Reading passage >>

But great news on the move with your mum, the commute will be worth it! How lovely for you.

So glad I have a dog to keep me company! Funnily enough walking is a bit of a lifesaver. Oooh george wonderful Brighton! I lived there for a bit and it was amazing. I would love to live there again one day but it would mean working in London again and I've sworn off that Grin

Just walking around for 20 mins or so helps loosen my hips and legs up but if I do more then doh. I think I'm still recovering from my mum's visit where we walked a lot. Sorry to moan on, I am not myself today. The baby is moving away by the way. I had a snooze and kept waking up because she was nudging me. The dog crawled under the duvet and cuddled the bump whilst she was doing that, it was so cute. It's the small things that make this bearable.

lottie I found my second trimester a dream in comparison to the first, and last. I've found the hg getting worse and worse again over the last two weeks, but nausea now not vomiting (is that a blessing or not? think punk finds the nausea worse and tbh I'd rather just puke and be done with it). And so :( at food aversions again. DH is rushing back from work with something for me to eat. Back to rice and not much else, sigh. Although, punk soup, I might give that a go! Victory dance for getting out for a bit!

Supplied data >>
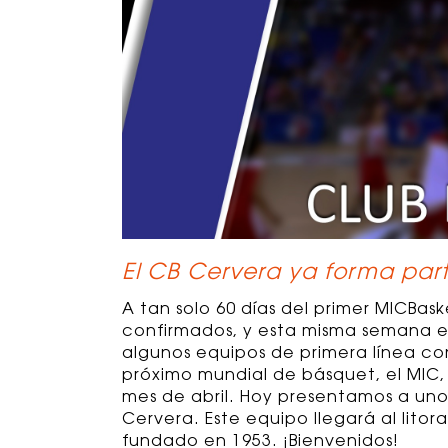
El CB Cervera ya forma part
A tan solo 60 días del primer MICBas
confirmados, y esta misma semana e
algunos equipos de primera línea co
próximo mundial de básquet, el MIC,
mes de abril. Hoy presentamos a uno
Cervera. Este equipo llegará al lito
fundado en 1953. ¡Bienvenidos!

Task 1 >> From the forum posts on pregnancy, quote the stretch from "Just walking around" through "make this bearable.".
Task 2 >>
Answer these questions from the forum posts on pregnancy:
(a) Which place does the writer say they lived in for a bit?
(b) About how many minutes of walking help loosen the writer's hips and legs?
(c) What did the dog crawl under before cuddling the bump?
Task 3 >> Carry on the forum posts on pregnancy from the point where they stop.
The rows have nothing to do with what is asked here.

Answer area 1 >>
Just walking around for 20 mins or so helps loosen my hips and legs up but if I do more then doh. I think I'm still recovering from my mum's visit where we walked a lot. Sorry to moan on, I am not myself today. The baby is moving away by the way. I had a snooze and kept waking up because she was nudging me. The dog crawled under the duvet and cuddled the bump whilst she was doing that, it was so cute. It's the small things that make this bearable.

Answer area 2 >>
(a) Brighton
(b) 20 minutes or so
(c) The duvet

Answer area 3 >>
starrynight123 · 03/05/2014 18:33

living I fully empathise; I have a pre-existing anxiety disorder that I've been battling for years, with and sometimes without medication and therapy, and things were getting a lot better over the last couple of years. But since becoming pregnant, I have also found myself falling into bad habits. Avoiding going outside, getting really panicky when people come over, becoming more depressed because of the increasing and constant loneliness and isolation. I also spend the day waiting for my mum to come home in the evenings and dh at weekends when he visits. It's so frustrating too because I'm usually such a content ant sociable person but this person I am now is someone I only recognise from my worst periods of horrendous panic and anxiety. It's so scary finding myself back in that mental hell and although I know it will not last forever, it really does feel as though it will.

Ah, having a dog sounds lovely! It must be nice to have dome company during the day. Walking is (was) something I found therapeutic, as a way of getting rid of excess energy and any jitteriness/anxiety. I feel lost without it.

Meerka · 03/05/2014 19:45

Completely agree about HG making life incredibly claustrophobic. YOu can't go out, you can't travel far, you can't see people, you can't get out of bed in the early months .. you can't do this, you can't eat ... you can't drink, ... you can't go near the kitchen .. you can't ... you can't, you can't, you can't ... it is a stifling nightmare. Life, and the walls, close in.

About hating being preg .... actually hating .. and being afraid that it will be impossible to bond with the baby ... All I can say is that I felt the same way. I'm afraid that it did take time with our first son partly because even though I was no longer sick (omg, how wonderful that was) I was still very weak and that slowed the bonding even though it's very deep now. This time, despite the frightening wobble ten days ago, the bond's snapped into place straight away. I do believe that it does with everyone, even if it takes a bit of time. But I do know that taking Kalidasa's advice about taking it gently is very, very wise =)

LucindaE · 03/05/2014 20:49

Meerka Lovely to hear from you. Gentle hugs and pats as you must still be very delicate. Very wise words from you and Kalidasa. I was ill after birth and too weak to bond proprely, but I remebered advice in a baby book 'If you act as if you love the baby, that love is sure to come.' It did.
It will for everyone.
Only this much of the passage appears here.